#### [Request]
Your output must be the lines below from the line containing "Training + Webinars" to the line containing "Islamic Jihad’s rocket", both lines included, reproduced exactly and without pictures.

Stored data entries

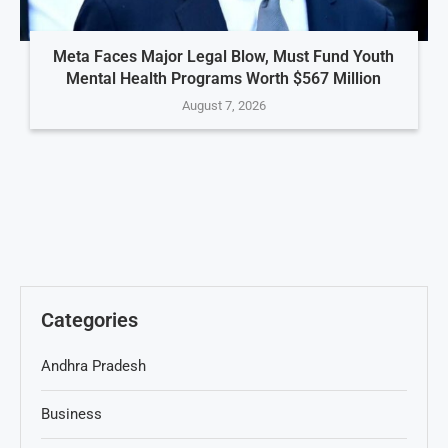
Meta Faces Major Legal Blow, Must Fund Youth
Mental Health Programs Worth $567 Million
August 7, 2026
Categories
Andhra Pradesh
Business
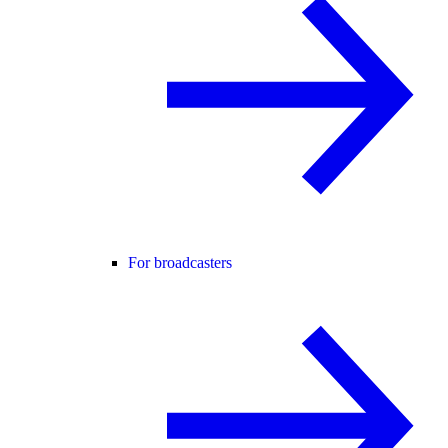
For broadcasters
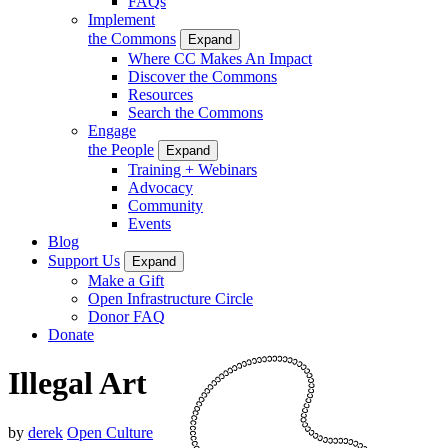
FAQs
Implement
the Commons
Expand
Where CC Makes An Impact
Discover the Commons
Resources
Search the Commons
Engage
the People
Expand
Training + Webinars
Advocacy
Community
Events
Blog
Support Us
Expand
Make a Gift
Open Infrastructure Circle
Donor FAQ
Donate
Illegal Art
by
derek
Open Culture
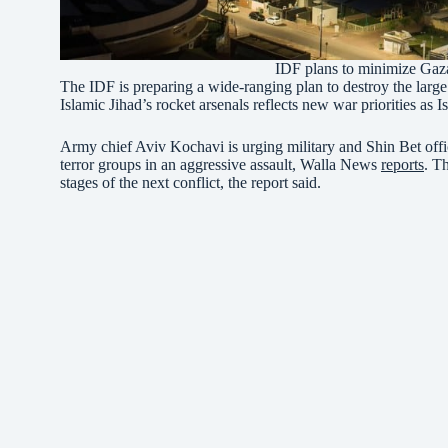
IDF plans to minimize Gaz
The IDF is preparing a wide-ranging plan to destroy the larg
Islamic Jihad’s rocket arsenals reflects new war priorities as 
Army chief Aviv Kochavi is urging military and Shin Bet office
terror groups in an aggressive assault, Walla News
reports
. T
stages of the next conflict, the report said.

#### [Written answer]
Training + Webinars
Advocacy
Community
Events
Blog
Support Us
Expand
Make a Gift
Open Infrastructure Circle
Donor FAQ
Donate
Illegal Art
by
derek
Open Culture
IDF plans to minimize Gaz
The IDF is preparing a wide-ranging plan to destroy the larg
Islamic Jihad’s rocket arsenals reflects new war priorities as 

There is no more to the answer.